We love museum hopping in Paris and Florence, but even seasoned travelers experience museum fatigue, let alone the little ones. Here are a few tips to avoid museum overload and to keep children engaged in learning.

  • Research opening hours. Get city passes to skip lines and save money. It is so worth it!
  • Don’t be a completionist! Why get stuck wandering in each hall for hours, looking at exhibits by artists you have never heard of and have no interest in?
  • Join the mission: many museums have audio guides for children with engaging story-telling and interactive elements. Some museums incorporate scavenger hunts and games for children and reward them with prizes at the end of visits.

Stop rushing and savor the present. The point of vacation is to relax and enjoy family time. Rushing from one location to another creates unnecessary stress and frustration.

  • Avoid over-ambitious, jam-packed itinerary when traveling with children. It is a recipe for disaster.
  • Plan your day to space out similar types of activities or sights. Limit museum visits to one museum per day.
  • Learn the signs of travel fatigue in your children. You know they are tired when they would rather stay in the hotel than go sight-seeing. Be a good listener, discuss plans with them and make appropriate adjustments.

Don’t panic when things do not go as planned. Take a step back, calm down, and problem solve. We have experienced horrific weather, missed flights, lost luggage, had money stolen, all while traveling. We laugh about these mishaps when we look back and think of them as part of our adventure.

Even the most regular ham for the camera has their limit. When they start running away from the camera, covering their face, or give you the “no more picture” look, respect that. It is natural to get this reaction from children when they feel camera-overloaded (we may recall doing it to our parents ourselves).

» **Job a**: In the records, from the line with "pose: elev=18.3 azim=289.6" to the line with "Dot at: (239, 188)", replace "pose" with "camera" and write those lines out again with nothing else changed.

(Records from a data collection)
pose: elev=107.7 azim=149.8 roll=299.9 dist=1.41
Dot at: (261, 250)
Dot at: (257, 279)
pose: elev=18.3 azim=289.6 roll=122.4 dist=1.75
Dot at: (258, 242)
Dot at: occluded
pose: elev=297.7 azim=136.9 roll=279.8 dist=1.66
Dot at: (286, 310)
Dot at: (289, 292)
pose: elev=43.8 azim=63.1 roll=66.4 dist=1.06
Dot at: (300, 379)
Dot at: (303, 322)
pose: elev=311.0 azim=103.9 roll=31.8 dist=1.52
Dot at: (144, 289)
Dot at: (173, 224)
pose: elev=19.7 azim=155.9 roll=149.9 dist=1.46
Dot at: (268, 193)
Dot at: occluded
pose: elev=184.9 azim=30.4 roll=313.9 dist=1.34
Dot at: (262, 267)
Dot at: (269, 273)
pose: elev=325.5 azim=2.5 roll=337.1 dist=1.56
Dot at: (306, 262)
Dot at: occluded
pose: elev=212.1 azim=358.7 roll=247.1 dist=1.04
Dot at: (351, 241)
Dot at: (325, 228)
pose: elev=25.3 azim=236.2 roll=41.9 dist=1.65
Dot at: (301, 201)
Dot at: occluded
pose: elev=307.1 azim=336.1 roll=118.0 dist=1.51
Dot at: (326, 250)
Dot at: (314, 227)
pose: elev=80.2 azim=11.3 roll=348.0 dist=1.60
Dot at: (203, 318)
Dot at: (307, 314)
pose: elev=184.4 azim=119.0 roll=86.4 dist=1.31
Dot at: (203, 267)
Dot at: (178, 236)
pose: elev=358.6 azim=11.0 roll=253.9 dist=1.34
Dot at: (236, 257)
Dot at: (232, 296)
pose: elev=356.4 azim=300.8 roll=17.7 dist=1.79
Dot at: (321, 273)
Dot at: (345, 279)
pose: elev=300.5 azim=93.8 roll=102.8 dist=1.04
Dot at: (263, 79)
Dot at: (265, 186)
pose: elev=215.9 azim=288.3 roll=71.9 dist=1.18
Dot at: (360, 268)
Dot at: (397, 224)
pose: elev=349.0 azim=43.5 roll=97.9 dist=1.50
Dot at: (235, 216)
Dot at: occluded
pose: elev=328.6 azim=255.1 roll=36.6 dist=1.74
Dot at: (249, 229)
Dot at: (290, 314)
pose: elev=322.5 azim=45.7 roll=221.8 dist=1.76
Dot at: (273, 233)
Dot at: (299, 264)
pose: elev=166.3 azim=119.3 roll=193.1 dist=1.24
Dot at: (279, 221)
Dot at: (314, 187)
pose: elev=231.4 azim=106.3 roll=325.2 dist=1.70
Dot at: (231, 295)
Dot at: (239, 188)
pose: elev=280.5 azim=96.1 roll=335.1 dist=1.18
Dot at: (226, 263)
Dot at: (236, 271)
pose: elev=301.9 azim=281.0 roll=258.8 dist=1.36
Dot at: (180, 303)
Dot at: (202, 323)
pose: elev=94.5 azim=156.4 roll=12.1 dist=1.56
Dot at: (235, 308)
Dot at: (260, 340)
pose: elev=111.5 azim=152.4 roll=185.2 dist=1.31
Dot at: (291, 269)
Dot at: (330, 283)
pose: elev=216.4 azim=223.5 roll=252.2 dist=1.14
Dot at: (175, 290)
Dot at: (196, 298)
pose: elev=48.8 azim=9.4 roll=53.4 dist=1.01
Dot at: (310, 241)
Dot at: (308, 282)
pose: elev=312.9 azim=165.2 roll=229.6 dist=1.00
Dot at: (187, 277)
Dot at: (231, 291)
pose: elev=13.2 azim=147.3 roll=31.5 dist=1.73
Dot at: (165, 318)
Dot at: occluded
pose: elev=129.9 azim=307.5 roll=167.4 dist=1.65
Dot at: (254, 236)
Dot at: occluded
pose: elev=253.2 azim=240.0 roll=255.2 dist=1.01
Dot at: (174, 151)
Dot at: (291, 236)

» **Job b**: Return the travel tips text word for word, all of it.

» **Complete answer a**:
camera: elev=18.3 azim=289.6 roll=122.4 dist=1.75
Dot at: (258, 242)
Dot at: occluded
camera: elev=297.7 azim=136.9 roll=279.8 dist=1.66
Dot at: (286, 310)
Dot at: (289, 292)
camera: elev=43.8 azim=63.1 roll=66.4 dist=1.06
Dot at: (300, 379)
Dot at: (303, 322)
camera: elev=311.0 azim=103.9 roll=31.8 dist=1.52
Dot at: (144, 289)
Dot at: (173, 224)
camera: elev=19.7 azim=155.9 roll=149.9 dist=1.46
Dot at: (268, 193)
Dot at: occluded
camera: elev=184.9 azim=30.4 roll=313.9 dist=1.34
Dot at: (262, 267)
Dot at: (269, 273)
camera: elev=325.5 azim=2.5 roll=337.1 dist=1.56
Dot at: (306, 262)
Dot at: occluded
camera: elev=212.1 azim=358.7 roll=247.1 dist=1.04
Dot at: (351, 241)
Dot at: (325, 228)
camera: elev=25.3 azim=236.2 roll=41.9 dist=1.65
Dot at: (301, 201)
Dot at: occluded
camera: elev=307.1 azim=336.1 roll=118.0 dist=1.51
Dot at: (326, 250)
Dot at: (314, 227)
camera: elev=80.2 azim=11.3 roll=348.0 dist=1.60
Dot at: (203, 318)
Dot at: (307, 314)
camera: elev=184.4 azim=119.0 roll=86.4 dist=1.31
Dot at: (203, 267)
Dot at: (178, 236)
camera: elev=358.6 azim=11.0 roll=253.9 dist=1.34
Dot at: (236, 257)
Dot at: (232, 296)
camera: elev=356.4 azim=300.8 roll=17.7 dist=1.79
Dot at: (321, 273)
Dot at: (345, 279)
camera: elev=300.5 azim=93.8 roll=102.8 dist=1.04
Dot at: (263, 79)
Dot at: (265, 186)
camera: elev=215.9 azim=288.3 roll=71.9 dist=1.18
Dot at: (360, 268)
Dot at: (397, 224)
camera: elev=349.0 azim=43.5 roll=97.9 dist=1.50
Dot at: (235, 216)
Dot at: occluded
camera: elev=328.6 azim=255.1 roll=36.6 dist=1.74
Dot at: (249, 229)
Dot at: (290, 314)
camera: elev=322.5 azim=45.7 roll=221.8 dist=1.76
Dot at: (273, 233)
Dot at: (299, 264)
camera: elev=166.3 azim=119.3 roll=193.1 dist=1.24
Dot at: (279, 221)
Dot at: (314, 187)
camera: elev=231.4 azim=106.3 roll=325.2 dist=1.70
Dot at: (231, 295)
Dot at: (239, 188)

» **Complete answer b**:
We love museum hopping in Paris and Florence, but even seasoned travelers experience museum fatigue, let alone the little ones. Here are a few tips to avoid museum overload and to keep children engaged in learning.

  • Research opening hours. Get city passes to skip lines and save money. It is so worth it!
  • Don’t be a completionist! Why get stuck wandering in each hall for hours, looking at exhibits by artists you have never heard of and have no interest in?
  • Join the mission: many museums have audio guides for children with engaging story-telling and interactive elements. Some museums incorporate scavenger hunts and games for children and reward them with prizes at the end of visits.

Stop rushing and savor the present. The point of vacation is to relax and enjoy family time. Rushing from one location to another creates unnecessary stress and frustration.

  • Avoid over-ambitious, jam-packed itinerary when traveling with children. It is a recipe for disaster.
  • Plan your day to space out similar types of activities or sights. Limit museum visits to one museum per day.
  • Learn the signs of travel fatigue in your children. You know they are tired when they would rather stay in the hotel than go sight-seeing. Be a good listener, discuss plans with them and make appropriate adjustments.

Don’t panic when things do not go as planned. Take a step back, calm down, and problem solve. We have experienced horrific weather, missed flights, lost luggage, had money stolen, all while traveling. We laugh about these mishaps when we look back and think of them as part of our adventure.

Even the most regular ham for the camera has their limit. When they start running away from the camera, covering their face, or give you the “no more picture” look, respect that. It is natural to get this reaction from children when they feel camera-overloaded (we may recall doing it to our parents ourselves).